Your tasks —
A – In the passage on account review steps, what account value makes Step 5 apply?
B – For each statement below, decide whether the passage on account review steps supports it. Answer yes or no, and quote the words of the passage that decide it. (i) Under Step 4, the FFI must request documentation within one year of the effective date of its FFI Agreement. (ii) Under Step 5, the FFI has three years to obtain the documentation. (iii) Account holders classified as recalcitrant keep that status permanently.
C – Transcribe everything in the passage on account review steps from "Per Step 5, applicable" down to "the account holder. Notice 2011-34, 2011 IRB LEXIS 234.".

Extract to read —
□ □ □ □ □ □ □

Per Step 4, applicable to accounts not identified in Steps 1, 2, or 3, the FFI must determine whether the electronically searchable information it maintains and associated with those accounts or account holders includes any of the U.S. indicia listed under Step 4, such as, identification of an account holder as a U.S. resident or U.S. citizen or a U.S. place of birth for an account holder. Notice 2011-34, 2011 IRB LEXIS 234.  If the FFI identifies an account as having U.S. indicia, the FFI must request, within one year of the effective date of the FFI's FFI Agreement, certain documentation to establish whether the account is a U.S. account. Notice 2011-34, 2011 IRB LEXIS 234.

Per Step 5, applicable to accounts of $500,000 or more that are not identified in Steps 1, 2, 3, or 4, the FFI must perform a "diligent review" of the account files associated with the account. Notice 2011-34, 2011 IRB LEXIS 234.  If the account files contain any of the U.S. indicia identified in Step 4, the FFI must obtain the documentation described in Step 4 within two years of the effective date of the FFI's FFI Agreement. Notice 2011-34, 2011 IRB LEXIS 234.  Failure to do so results in the account holders of such accounts being classified as recalcitrant account holders until the FFI receives the documentation from the account holder. Notice 2011-34, 2011 IRB LEXIS 234.

□ □ □ □ □ □ □

Extracted records —
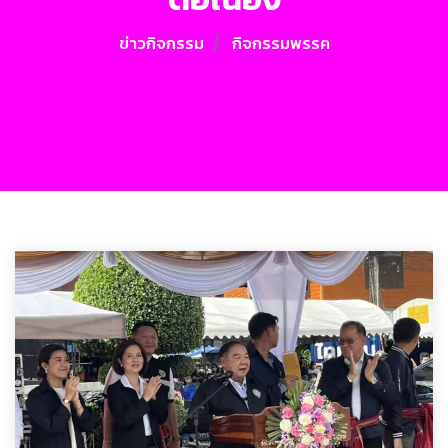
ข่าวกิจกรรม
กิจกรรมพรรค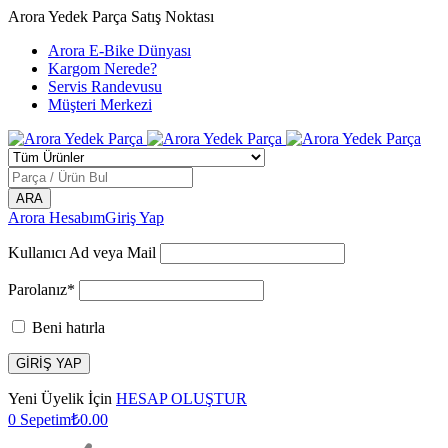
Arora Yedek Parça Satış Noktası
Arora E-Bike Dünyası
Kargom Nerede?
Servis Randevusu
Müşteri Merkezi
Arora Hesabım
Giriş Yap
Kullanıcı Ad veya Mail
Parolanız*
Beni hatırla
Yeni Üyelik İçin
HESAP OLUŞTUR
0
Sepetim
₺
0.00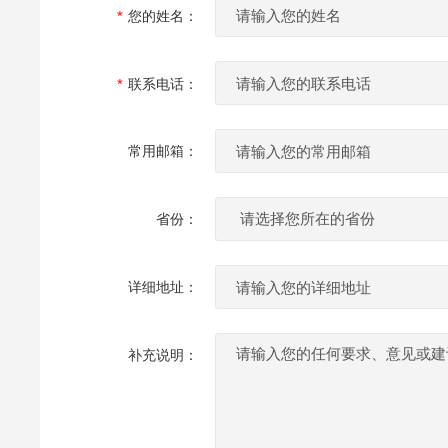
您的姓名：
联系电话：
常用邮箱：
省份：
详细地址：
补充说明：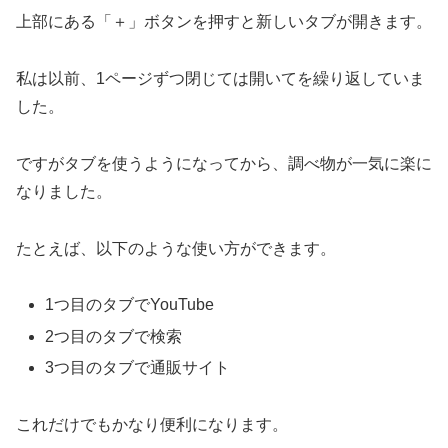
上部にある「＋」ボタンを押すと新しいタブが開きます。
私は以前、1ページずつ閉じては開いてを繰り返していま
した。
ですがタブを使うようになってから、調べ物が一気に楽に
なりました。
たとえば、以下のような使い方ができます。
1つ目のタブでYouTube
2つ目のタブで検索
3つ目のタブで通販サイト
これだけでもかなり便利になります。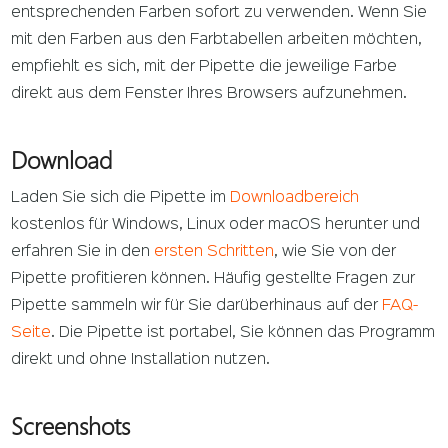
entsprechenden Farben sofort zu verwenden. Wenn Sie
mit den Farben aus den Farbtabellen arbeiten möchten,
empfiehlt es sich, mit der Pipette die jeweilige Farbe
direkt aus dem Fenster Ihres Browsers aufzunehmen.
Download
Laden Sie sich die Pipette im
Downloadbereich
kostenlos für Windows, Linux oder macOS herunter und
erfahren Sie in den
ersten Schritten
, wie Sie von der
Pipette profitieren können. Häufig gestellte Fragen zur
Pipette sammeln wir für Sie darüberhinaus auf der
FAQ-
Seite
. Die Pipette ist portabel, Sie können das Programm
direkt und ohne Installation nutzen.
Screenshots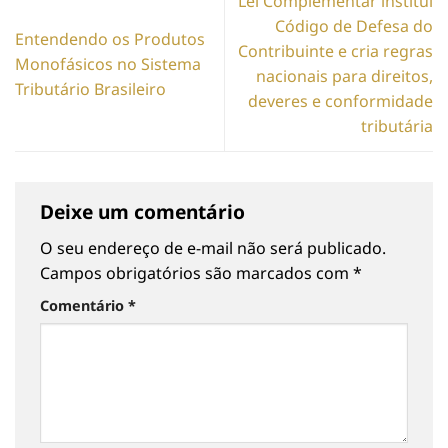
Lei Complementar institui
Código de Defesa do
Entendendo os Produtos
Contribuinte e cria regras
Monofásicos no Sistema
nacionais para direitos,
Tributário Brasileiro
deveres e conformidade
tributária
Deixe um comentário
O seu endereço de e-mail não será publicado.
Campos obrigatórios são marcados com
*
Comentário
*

□ □ □ □ □ □ □

Results of the exercise —
A – $500,000 or more

B –
(i) Yes: "the FFI must request, within one year of the effective date of the FFI's FFI Agreement, certain documentation"
(ii) No: "within two years of the effective date of the FFI's FFI Agreement"
(iii) No: "until the FFI receives the documentation from the account holder"

C –
Per Step 5, applicable to accounts of $500,000 or more that are not identified in Steps 1, 2, 3, or 4, the FFI must perform a "diligent review" of the account files associated with the account. Notice 2011-34, 2011 IRB LEXIS 234.  If the account files contain any of the U.S. indicia identified in Step 4, the FFI must obtain the documentation described in Step 4 within two years of the effective date of the FFI's FFI Agreement. Notice 2011-34, 2011 IRB LEXIS 234.  Failure to do so results in the account holders of such accounts being classified as recalcitrant account holders until the FFI receives the documentation from the account holder. Notice 2011-34, 2011 IRB LEXIS 234.